As we have not looked for data on students who declined participation to the study, one cannot exclude a possible volunteer bias. However, if this bias would possibly have affected the type of students included in the study, it is unlikely that it could influence the differences observed between control and intervention groups. Given the limited size of the student sample in this study, one cannot exclude a lack of power to detect other significant effects of the training. In addition, at the time of this study we had no available data on tutor effectiveness, thus raising the possibility that the difference in student outcomes were due to more effective teachers in the intervention groups. However, as the tutors involved in this study were part of a pool of faculty members who had already experienced case-based reasoning seminars for several years and as their yearly tutoring schedule had been established independently from the present study, there is a limited likelihood that tutor effectiveness alone could explain our results. Moreover, the tutors specifically trained for the intervention group may nevertheless have applied the teaching recommendations with variable intensity, which could have lessened the impact of this approach. This limitation, however, gives even more credence to the effect found in this study.
In this study, increasing students’ insight into the cognitive aspects of their reasoning processes and characteristics seems to improve the relevance of the working diagnostic hypotheses selected after the encounter at the time of case synthesis in the chart. To our knowledge, few studies, if any, have been able to capture the impact of an intervention grounded in cognitive psychology and applied in a real setting on specific components of clinical reasoning.
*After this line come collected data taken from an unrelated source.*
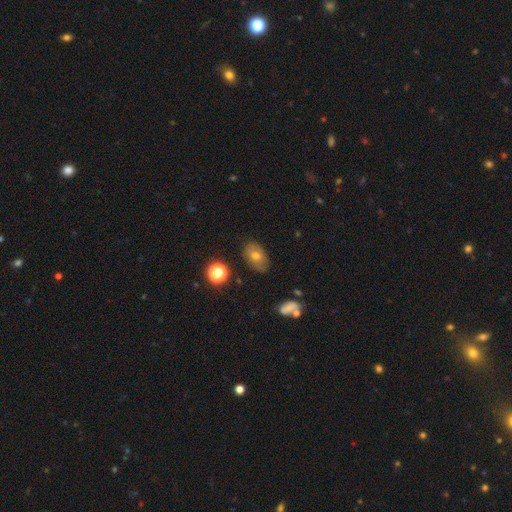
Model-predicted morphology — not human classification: Smooth or featured? Predicted: smooth (p=0.63). How rounded? Predicted: in between (p=0.83). Merging? Predicted: none (p=0.79).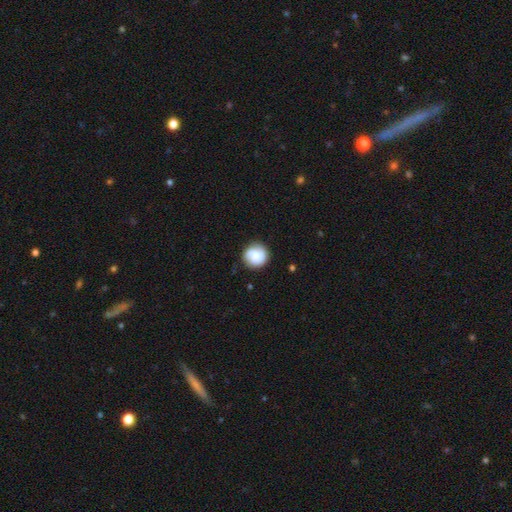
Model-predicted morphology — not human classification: Smooth or featured? smooth (67%)
How rounded? round (92%)
Merging? none (78%)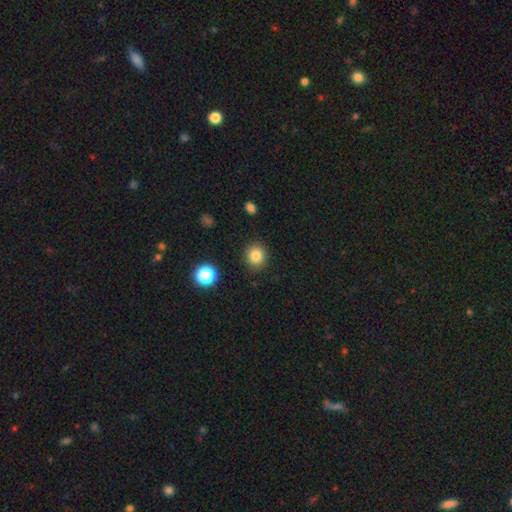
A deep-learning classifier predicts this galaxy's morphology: smooth-or-featured: smooth: 83% | star or artifact: 11% | featured or disk: 5%
  how-rounded: round: 83% | in between: 17% | cigar-shaped: 1%
  merging: none: 89% | minor disturbance: 7% | major disturbance: 2% | merger: 2%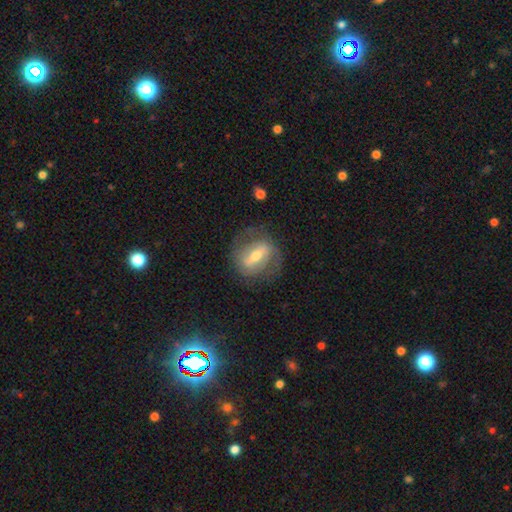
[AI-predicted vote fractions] This appears to be a featured or disk galaxy (71%) with a strong bar (63%), spiral arms (59%) and a moderate central bulge (62%). Merging: none (72%).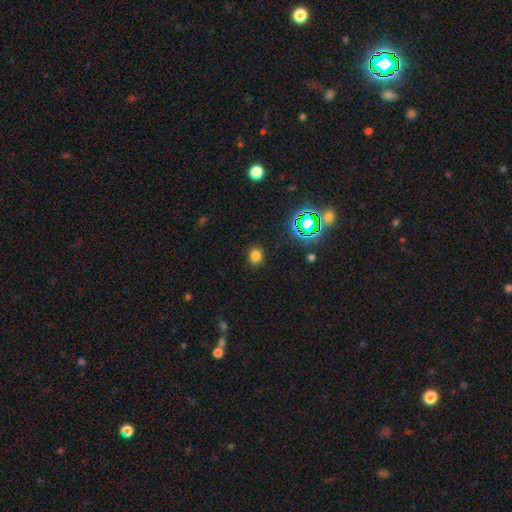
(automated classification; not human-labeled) Overall: smooth (76%). How rounded: round (79%). Merging: none (89%).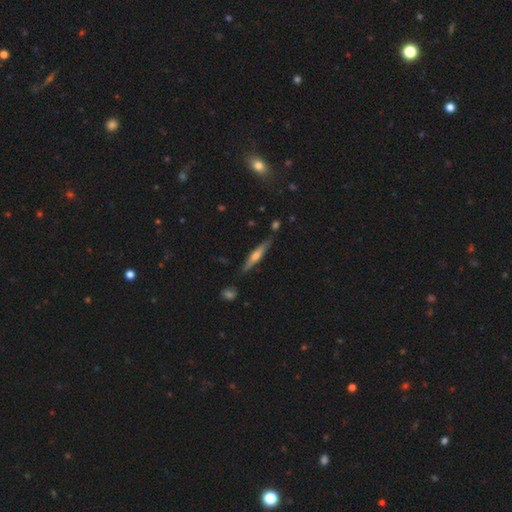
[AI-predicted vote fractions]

Further research should try to better understand the reasoning process taking place at the time of patient chart writing.
Moreover, our results may have important clinical implication, since the quality of the differential diagnosis may influence the subsequent diagnostic work-up of the patient and the tests chosen to confirm or disprove the diagnostic hypotheses. Whether this ability would impact the diagnostic work-up of the patients, and bring better diagnostic accuracy and better management decisions with more complex cases, is open to further research.
The authors acknowledge the participation of students and tutors in this study.
The study was funded by the Swiss National Science Foundation (3200B0-102265), the Elie Safra foundation, Geneva University, the Department of Internal Medicine, University Hospitals, Geneva and the Gabriella Giorgi-Cavaglieri foundation, Geneva, Switzerland.